Crispación y Dignidad
Desde La Vanguardia nos han preguntado a quince intelectuales hacia dónde nos conduce la crispación. El periódico de Barcelona adelanta que no se detiene la presión del Partido Popular para erosionar al Gobierno. A mí me parece, en cambio, que la cosa no es para tanto. No creo que nuestra presunta crispación acabe por reavivar viejos fantasmas. La sociedad española es suficientemente madura como para caer en añoranzas, en manifestaciones de violencia o en rupturas del orden institucional.
A contrapelo de lo que declaran casi todos los entrevistados, no pienso que la crispación sea tan grave. Me parece que la palabra en cuestión es un lugar común al que recurren el Gobierno y sus portavoces oficiales u oficiosos para descalificar a la oposición. En definitiva, se trata de un fenómeno provocado por políticos instalados en el poder, y glosado por ellos y por los comentaristas más dóciles. Pero la gente de la calle, que yo sepa, no está tan crispada como creen quienes rara vez pisan los medios públicos de transporte. Yo hablaría más bien de indignación y localizaría el climax de este desasosiego en el tratamiento penitenciario de De Juana Chaos. Hay algo en este incidente, en sí mismo sin mayor relevancia, que ha herido la dignidad ciudadana de muchos españoles. Pero no les ha crispado. Lo cual pudo observarse en la manifestación de hace una semana. Una cosa que no reflejaron las cámaras de televisión, y que varios participantes me han comentado, es que mucha gente se puso a bailar al son de la música que sonó después del reestreno del himno nacional.
La radicalización de las posturas políticas es un efecto del empobrecimiento del discurso político, que ofrece en España poco recorrido. La retórica brilla por su ausencia y el empleo del castellano por parte de las Administraciones Públicas es lamentable. (Baste con caer en la cuenta del abuso del verbo trasladar, especialmente por parte de la Vicepresidenta). La racionalización de los temas sociales y económicos es muy escasa. Se tiende a destacar los aspectos más morbosos de la cosa pública y los análisis al uso son elementales. Los políticos que nos han tocado en suerte son más bien flojos, lo cual no favorece precisamente que se genere un debate interesante y sosegado. No les da la vida para tanto.
Con todos mis respetos, los medios de comunicación tampoco ayudan. Incluso los mejores periódicos (porque los restantes medios no alcanzan el umbral intelectual mínimo) ofrecen aproximaciones a los problemas que resultan toscas y previsibles. Antes de abrir el periódico sabes lo que cada uno de ellos va a decir. Y es que hay muy poca libertad real de expresión política. Existe de hecho una fuerte censura en la opinión pública. Son demasiadas las cosas que los comunicadores no se atreven a decir, dependiendo en cada caso del medio en el que trabajen y del lugar que ocupen. Esto es lo que nos debe preocupar, y no tanto la presunta crispación, que vendría a ser más bien una válvula de escape de energías cívicas.

# DATOS REGISTRADOS
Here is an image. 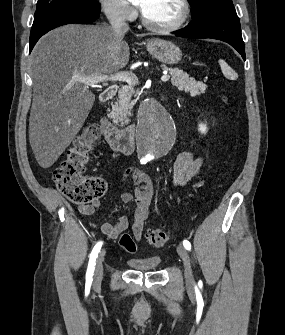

# TAREA POR REALIZAR
Contesta estas preguntas con lo que dice el artículo sobre la crispación:
1. ¿Qué periódico preguntó a quince intelectuales hacia dónde nos conduce la crispación?
2. ¿De qué verbo se señala un abuso, especialmente por parte de la Vicepresidenta?
3. ¿Como qué vendría a ser la presunta crispación, según la última frase?

# TAREA COMPLETADA
1. La Vanguardia.
2. Del verbo trasladar.
3. Como una válvula de escape de energías cívicas.